Transcribed page contents:
·····

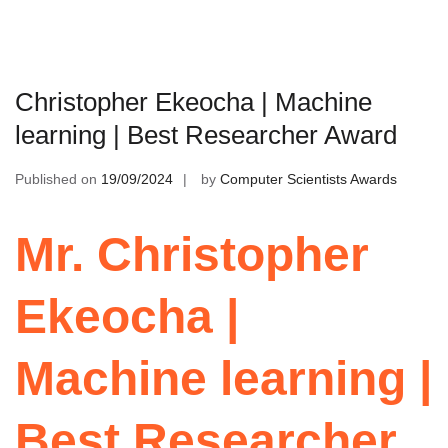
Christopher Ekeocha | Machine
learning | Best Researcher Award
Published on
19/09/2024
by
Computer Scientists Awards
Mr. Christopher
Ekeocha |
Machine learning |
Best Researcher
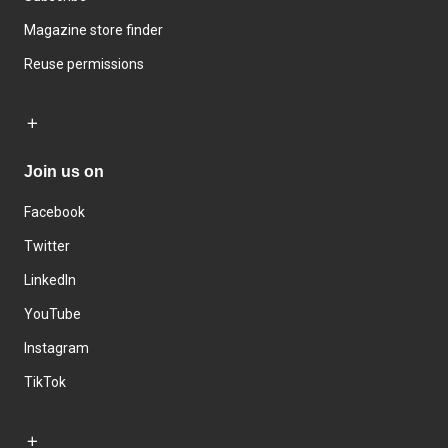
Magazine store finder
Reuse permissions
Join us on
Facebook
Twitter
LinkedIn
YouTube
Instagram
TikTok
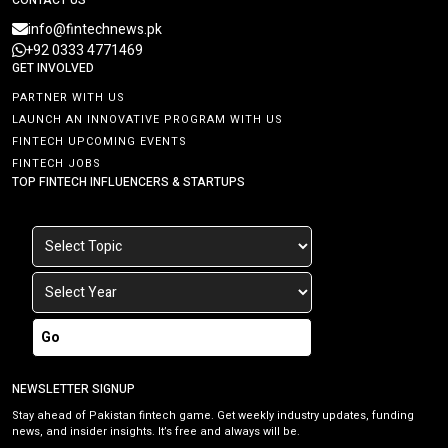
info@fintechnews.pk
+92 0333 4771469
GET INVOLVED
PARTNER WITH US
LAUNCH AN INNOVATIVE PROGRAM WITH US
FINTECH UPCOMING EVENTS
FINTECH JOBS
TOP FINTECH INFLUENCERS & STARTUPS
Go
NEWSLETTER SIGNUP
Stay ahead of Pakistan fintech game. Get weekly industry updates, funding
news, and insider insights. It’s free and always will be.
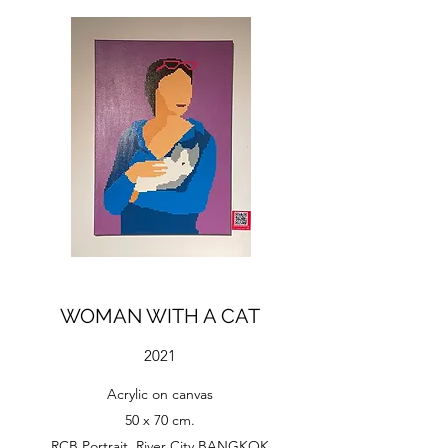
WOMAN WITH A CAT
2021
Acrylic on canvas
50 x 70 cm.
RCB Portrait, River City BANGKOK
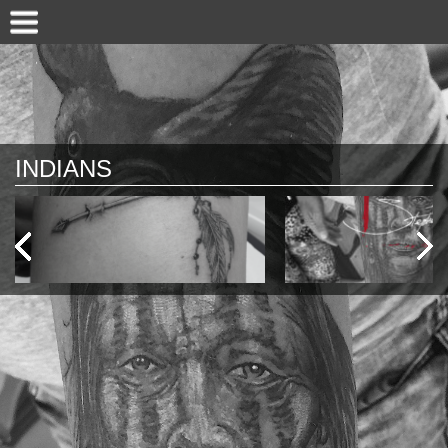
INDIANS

·····

DIRECTIVE:
Because pictures are not wanted, give every entry above again exactly without them.

REPLY TO THE TASK:
Christopher Ekeocha | Machine
learning | Best Researcher Award
Published on
19/09/2024
by
Computer Scientists Awards
Mr. Christopher
Ekeocha |
Machine learning |
Best Researcher
Magazine store finder
Reuse permissions
Join us on
Facebook
Twitter
LinkedIn
YouTube
Instagram
TikTok
info@fintechnews.pk
+92 0333 4771469
GET INVOLVED
PARTNER WITH US
LAUNCH AN INNOVATIVE PROGRAM WITH US
FINTECH UPCOMING EVENTS
FINTECH JOBS
TOP FINTECH INFLUENCERS & STARTUPS
Go
NEWSLETTER SIGNUP
Stay ahead of Pakistan fintech game. Get weekly industry updates, funding
news, and insider insights. It’s free and always will be.
WOMAN WITH A CAT
2021
Acrylic on canvas
50 x 70 cm.
RCB Portrait, River City BANGKOK
INDIANS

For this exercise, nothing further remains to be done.